Kelly referenced the Nick Foles-for-Sam Bradford trade as an example of the right way to handle things.

"When we traded for Sam, it was a great situation," Kelly said. "Jeff (Fisher, Rams coach) and me were both on the phone together and said, 'All right, when are you going to make the call? Let's call now. When we're done with our phone calls with our players, text each other.' He texted me that he was done (talking to Bradford). I texted him that I was done (talking to Foles). I then called Sam and he then called Nick. That's the way it should've been done.

"It wasn't handled that way with LeSean. I understand why he's not happy about it. And he should not be happy about it. And I apologize for that. It didn't happen the right way."

Which brings us back to McCoy's Wednesday comments about not wanting to shake Kelly's hand.

"I understand where he's coming from," the Eagles coach said. "If he doesn't want to shake my hand, I understand that. But I will always shake his hand. If he extends his hand to me, I will always shake it. I have great respect for him as a player.

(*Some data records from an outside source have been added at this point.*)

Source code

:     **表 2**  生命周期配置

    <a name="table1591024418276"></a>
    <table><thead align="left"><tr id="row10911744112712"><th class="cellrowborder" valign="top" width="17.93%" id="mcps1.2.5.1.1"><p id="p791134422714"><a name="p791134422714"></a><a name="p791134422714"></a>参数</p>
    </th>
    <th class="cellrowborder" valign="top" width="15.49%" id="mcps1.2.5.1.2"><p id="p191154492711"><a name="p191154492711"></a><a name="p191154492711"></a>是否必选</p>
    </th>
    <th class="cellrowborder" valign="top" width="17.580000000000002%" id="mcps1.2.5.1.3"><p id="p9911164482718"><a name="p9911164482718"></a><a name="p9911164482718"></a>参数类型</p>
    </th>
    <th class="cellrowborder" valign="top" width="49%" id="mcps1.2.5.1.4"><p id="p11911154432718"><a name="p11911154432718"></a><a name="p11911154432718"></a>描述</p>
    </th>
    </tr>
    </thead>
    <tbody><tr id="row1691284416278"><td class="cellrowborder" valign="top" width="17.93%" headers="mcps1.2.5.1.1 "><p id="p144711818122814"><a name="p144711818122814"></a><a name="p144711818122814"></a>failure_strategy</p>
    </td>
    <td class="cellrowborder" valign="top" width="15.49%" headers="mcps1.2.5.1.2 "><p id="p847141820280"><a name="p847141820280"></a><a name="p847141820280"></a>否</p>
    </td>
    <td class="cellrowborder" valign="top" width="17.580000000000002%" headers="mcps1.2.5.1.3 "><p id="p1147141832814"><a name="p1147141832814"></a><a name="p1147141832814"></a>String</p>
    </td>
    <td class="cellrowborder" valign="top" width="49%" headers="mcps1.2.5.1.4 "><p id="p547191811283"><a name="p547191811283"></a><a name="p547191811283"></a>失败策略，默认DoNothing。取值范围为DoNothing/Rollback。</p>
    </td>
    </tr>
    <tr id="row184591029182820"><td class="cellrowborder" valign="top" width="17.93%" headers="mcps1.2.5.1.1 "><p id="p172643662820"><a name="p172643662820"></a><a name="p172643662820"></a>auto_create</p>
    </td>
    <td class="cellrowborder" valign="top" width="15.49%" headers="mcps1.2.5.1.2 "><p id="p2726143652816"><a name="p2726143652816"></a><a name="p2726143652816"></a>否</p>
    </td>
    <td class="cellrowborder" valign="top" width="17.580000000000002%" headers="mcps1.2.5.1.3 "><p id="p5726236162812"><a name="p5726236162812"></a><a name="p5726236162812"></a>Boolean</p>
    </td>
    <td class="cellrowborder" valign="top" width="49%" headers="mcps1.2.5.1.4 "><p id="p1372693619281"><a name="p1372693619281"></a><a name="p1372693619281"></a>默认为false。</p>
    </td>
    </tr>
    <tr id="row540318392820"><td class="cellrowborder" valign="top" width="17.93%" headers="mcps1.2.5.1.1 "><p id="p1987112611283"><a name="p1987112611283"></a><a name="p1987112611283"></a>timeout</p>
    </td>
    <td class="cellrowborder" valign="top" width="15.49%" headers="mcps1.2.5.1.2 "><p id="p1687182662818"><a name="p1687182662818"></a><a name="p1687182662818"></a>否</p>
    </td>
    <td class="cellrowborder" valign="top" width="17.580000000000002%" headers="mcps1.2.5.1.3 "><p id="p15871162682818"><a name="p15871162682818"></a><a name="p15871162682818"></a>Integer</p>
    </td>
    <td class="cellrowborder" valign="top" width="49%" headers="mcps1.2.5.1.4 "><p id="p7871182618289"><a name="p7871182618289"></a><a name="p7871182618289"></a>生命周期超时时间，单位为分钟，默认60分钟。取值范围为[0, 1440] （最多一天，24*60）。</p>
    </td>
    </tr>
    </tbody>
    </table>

"Everything we asked him to do here, he did. He was an outstanding football player for (Kelly's) two years here. The only reason he isn't still here is because the (cap) money was too high. He's still a really good football player, and we're going to have our hands full when we play him this week."

Kelly said trading McCoy for linebacker Kiko Alonso had nothing to do with his ability or his willingness to "buy in" to Kelly's program.

He said it was strictly about money. More specifically, salary cap money.

"I think we did the right thing at the time," he said. "We traded an outstanding running back for a linebacker. But we also traded $700,000 (Alonso's 2016 cap number) for $11.9 million (McCoy's).

"With all of these situations, there's money involved. And one of the things we had, we had a lot of players who were older that were at the end of their contracts and getting paid big money. That's one of the things in this league. Sometimes a guy signs a four-year, $45 million contract. But it's (really) two years with $16 million guaranteed and the rest isn't. The back-end years are really high, so you have to make decisions on what you're going to do when a guy gets to those unguaranteed years.

"However you look at it, whether it gave us an opportunity to get somebody defensively with that extra money or free up money to help us get Sam, it was a tough decision.

"With all of those guys that we let go last year that were integral to my first two years here, those decisions were made (because of) money. Those decisions weren't made because we don't think they aren't good football players or because we don't think they're good people. I think people kind of forget that.

"We have three running backs this year whose salary-cap hit for us is $11.1 million. (With McCoy), we had one guy making $11.9 million. We just had to make a decision could we get by or can we handle this a different way."

McCoy has said he would've been willing to restructure his contract so that his salary-cap number this year would've been lower. But Kelly said Thursday that McCoy's agent, Drew Rosenhaus, told the team that neither he nor his client was interested in redoing his deal.

"That's not what his agent told us," Kelly said. "That was not the conversation we had with his agent."